Among the lines of the listing below, count those with the string "характеристик". Give the number and no commentary.

START Provided entries

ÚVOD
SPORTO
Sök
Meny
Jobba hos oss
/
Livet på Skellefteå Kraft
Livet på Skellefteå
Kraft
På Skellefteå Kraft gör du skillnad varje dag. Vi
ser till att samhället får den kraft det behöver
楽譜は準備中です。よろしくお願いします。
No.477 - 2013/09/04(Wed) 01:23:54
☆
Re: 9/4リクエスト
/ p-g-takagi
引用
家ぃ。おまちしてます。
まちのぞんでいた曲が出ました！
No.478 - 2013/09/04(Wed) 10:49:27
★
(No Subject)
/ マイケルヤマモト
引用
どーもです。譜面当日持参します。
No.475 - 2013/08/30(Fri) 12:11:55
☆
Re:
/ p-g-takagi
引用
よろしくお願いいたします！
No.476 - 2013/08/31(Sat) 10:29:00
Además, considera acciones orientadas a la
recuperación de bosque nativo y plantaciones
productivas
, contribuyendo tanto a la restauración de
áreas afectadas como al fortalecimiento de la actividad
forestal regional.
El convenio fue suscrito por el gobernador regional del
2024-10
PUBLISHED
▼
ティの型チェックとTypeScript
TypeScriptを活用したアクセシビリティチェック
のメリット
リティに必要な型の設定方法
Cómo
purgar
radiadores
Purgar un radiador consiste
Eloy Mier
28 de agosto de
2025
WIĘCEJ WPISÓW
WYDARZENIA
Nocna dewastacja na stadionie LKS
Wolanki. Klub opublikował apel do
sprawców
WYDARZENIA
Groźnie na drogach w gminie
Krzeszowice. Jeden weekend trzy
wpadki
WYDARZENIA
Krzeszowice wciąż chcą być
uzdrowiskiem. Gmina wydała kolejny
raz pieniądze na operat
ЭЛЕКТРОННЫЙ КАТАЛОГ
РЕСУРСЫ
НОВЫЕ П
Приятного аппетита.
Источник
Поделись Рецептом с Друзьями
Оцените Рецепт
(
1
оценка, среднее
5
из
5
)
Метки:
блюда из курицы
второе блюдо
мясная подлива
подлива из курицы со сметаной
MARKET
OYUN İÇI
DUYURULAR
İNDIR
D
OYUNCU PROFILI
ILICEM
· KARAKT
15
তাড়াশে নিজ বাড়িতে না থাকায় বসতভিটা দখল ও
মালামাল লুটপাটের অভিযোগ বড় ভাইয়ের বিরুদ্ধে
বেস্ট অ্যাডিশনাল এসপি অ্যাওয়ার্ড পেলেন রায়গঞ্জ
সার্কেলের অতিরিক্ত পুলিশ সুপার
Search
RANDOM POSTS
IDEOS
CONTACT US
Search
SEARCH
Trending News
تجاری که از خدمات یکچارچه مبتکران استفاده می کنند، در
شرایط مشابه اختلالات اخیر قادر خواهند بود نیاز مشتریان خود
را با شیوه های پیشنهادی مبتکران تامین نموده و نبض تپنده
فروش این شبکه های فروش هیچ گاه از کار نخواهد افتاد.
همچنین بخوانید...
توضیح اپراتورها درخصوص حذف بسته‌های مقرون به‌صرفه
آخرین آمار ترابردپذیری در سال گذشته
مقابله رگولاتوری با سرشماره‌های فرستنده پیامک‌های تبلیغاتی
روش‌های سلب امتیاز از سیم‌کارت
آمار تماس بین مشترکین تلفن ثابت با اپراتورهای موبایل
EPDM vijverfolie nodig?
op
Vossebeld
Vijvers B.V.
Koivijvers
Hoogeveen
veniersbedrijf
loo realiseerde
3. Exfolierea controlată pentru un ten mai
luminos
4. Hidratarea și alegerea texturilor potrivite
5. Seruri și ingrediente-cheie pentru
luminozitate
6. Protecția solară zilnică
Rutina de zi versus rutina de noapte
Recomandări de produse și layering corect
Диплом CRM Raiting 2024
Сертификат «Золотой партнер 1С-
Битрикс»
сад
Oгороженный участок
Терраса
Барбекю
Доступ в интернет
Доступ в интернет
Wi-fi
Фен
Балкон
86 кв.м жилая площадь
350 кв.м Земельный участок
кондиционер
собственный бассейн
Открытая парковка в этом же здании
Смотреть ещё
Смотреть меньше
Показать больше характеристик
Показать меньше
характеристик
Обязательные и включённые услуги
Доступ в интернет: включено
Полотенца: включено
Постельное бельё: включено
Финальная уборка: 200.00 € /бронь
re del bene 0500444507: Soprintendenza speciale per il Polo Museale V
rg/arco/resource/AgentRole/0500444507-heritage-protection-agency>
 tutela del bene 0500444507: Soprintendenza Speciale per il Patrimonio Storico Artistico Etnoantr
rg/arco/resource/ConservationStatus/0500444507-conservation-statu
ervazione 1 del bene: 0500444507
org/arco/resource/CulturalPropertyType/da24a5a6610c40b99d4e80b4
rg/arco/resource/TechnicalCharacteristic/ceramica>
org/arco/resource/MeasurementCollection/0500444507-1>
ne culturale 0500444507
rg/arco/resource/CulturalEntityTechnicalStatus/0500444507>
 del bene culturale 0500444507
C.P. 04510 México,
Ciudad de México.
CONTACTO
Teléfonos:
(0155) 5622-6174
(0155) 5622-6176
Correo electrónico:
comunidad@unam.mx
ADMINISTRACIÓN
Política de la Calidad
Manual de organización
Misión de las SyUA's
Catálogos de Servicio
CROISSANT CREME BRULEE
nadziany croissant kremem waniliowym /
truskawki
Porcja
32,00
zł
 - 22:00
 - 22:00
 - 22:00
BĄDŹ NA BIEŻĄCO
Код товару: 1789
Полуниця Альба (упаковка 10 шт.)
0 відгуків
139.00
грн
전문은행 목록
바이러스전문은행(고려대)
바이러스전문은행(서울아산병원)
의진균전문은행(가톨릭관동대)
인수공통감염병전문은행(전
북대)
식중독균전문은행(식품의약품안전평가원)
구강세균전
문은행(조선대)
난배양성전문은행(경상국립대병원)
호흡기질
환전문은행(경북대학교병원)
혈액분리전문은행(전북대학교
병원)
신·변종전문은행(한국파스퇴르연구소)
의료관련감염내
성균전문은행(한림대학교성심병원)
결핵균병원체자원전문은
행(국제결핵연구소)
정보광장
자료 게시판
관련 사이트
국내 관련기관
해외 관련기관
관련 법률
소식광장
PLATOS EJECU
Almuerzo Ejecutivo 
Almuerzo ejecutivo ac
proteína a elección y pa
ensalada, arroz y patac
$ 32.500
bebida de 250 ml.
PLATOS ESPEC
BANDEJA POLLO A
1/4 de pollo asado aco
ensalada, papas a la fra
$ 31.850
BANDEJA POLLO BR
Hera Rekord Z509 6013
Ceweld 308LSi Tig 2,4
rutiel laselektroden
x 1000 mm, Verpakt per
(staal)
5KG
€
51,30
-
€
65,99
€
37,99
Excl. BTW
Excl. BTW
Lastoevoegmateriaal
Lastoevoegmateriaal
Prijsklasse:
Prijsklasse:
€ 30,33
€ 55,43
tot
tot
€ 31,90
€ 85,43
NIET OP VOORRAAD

END Provided entries

Written answer
2